*** Opening of Provided material ***

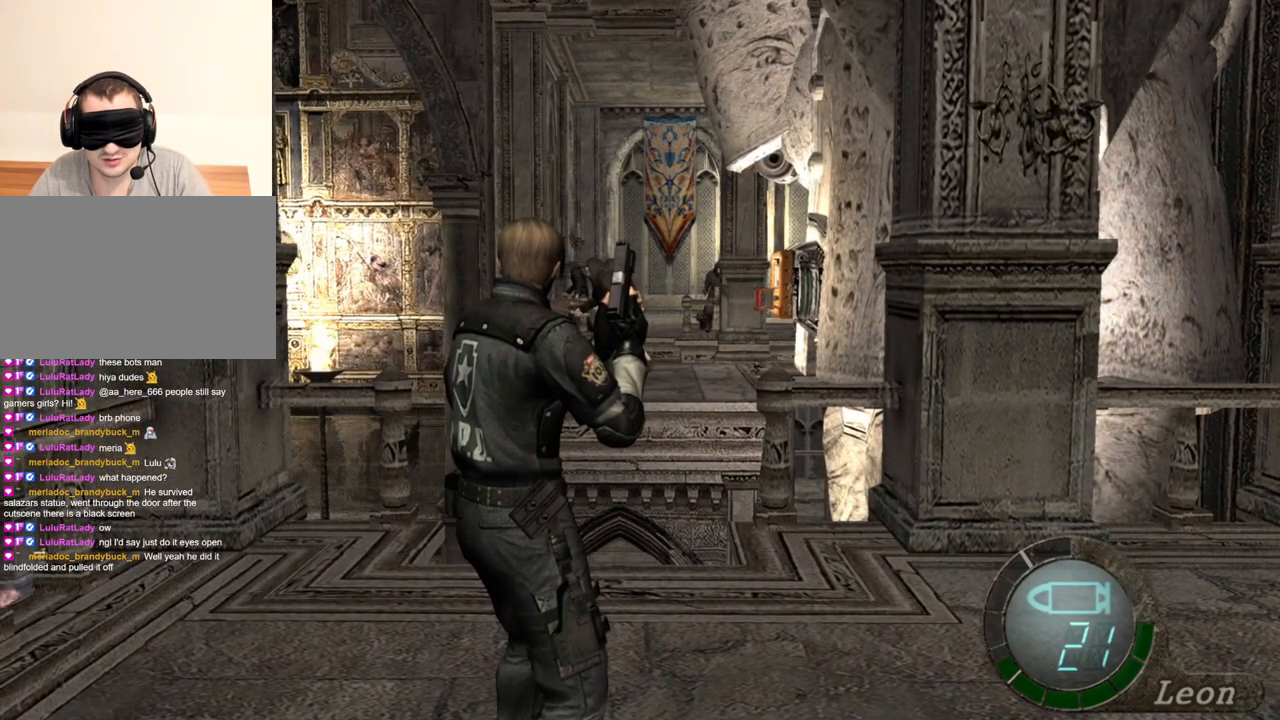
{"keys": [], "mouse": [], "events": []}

*** Close of Provided material ***
*** Opening of Provided material ***

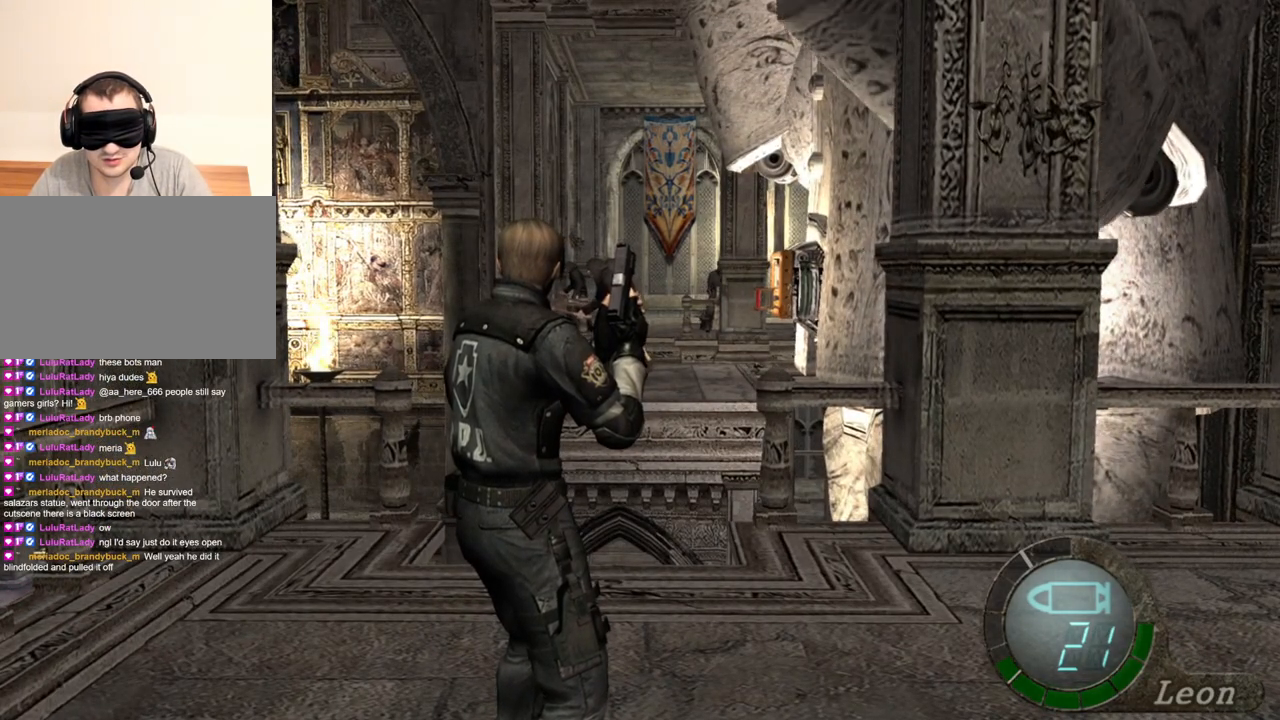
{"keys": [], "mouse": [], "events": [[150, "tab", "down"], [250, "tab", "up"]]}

*** Close of Provided material ***
*** Opening of Provided material ***

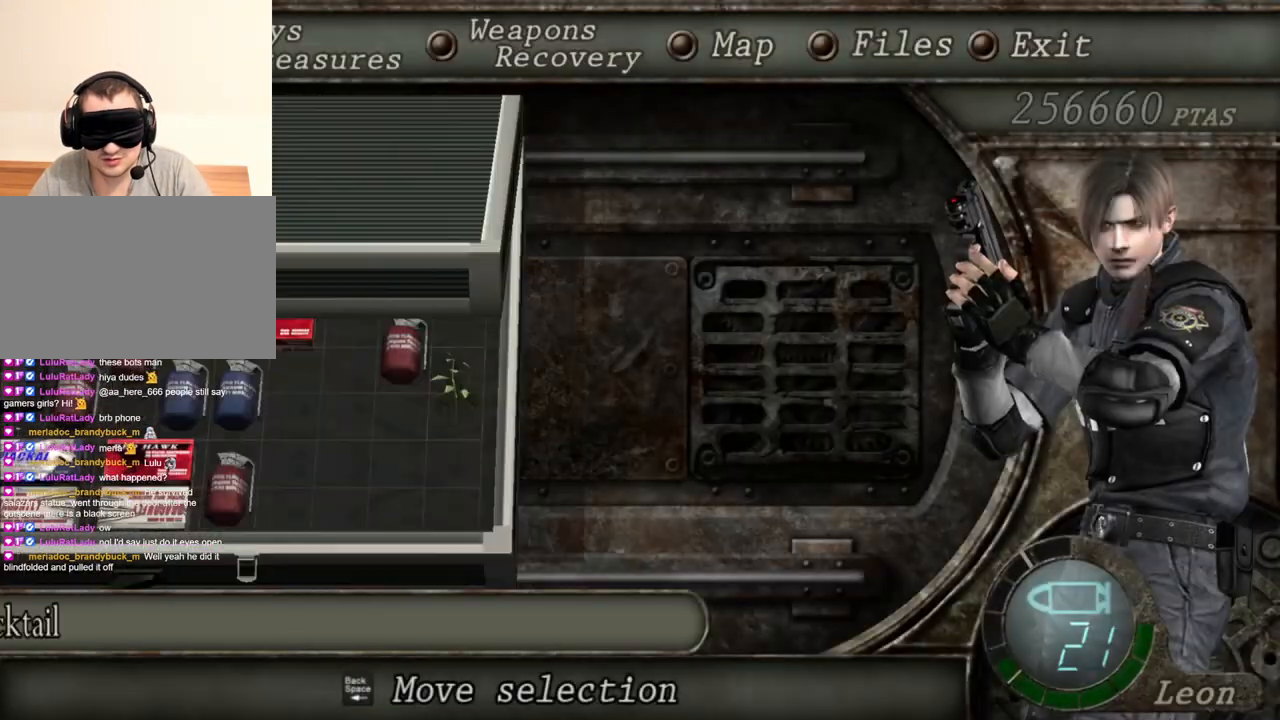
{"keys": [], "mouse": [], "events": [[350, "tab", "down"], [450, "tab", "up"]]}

*** Close of Provided material ***

» **Exercise prompt**
Pick each line holding the word "down" out of the listing.

» **Written answer**
{"keys": [], "mouse": [], "events": [[150, "tab", "down"], [250, "tab", "up"]]}
{"keys": [], "mouse": [], "events": [[350, "tab", "down"], [450, "tab", "up"]]}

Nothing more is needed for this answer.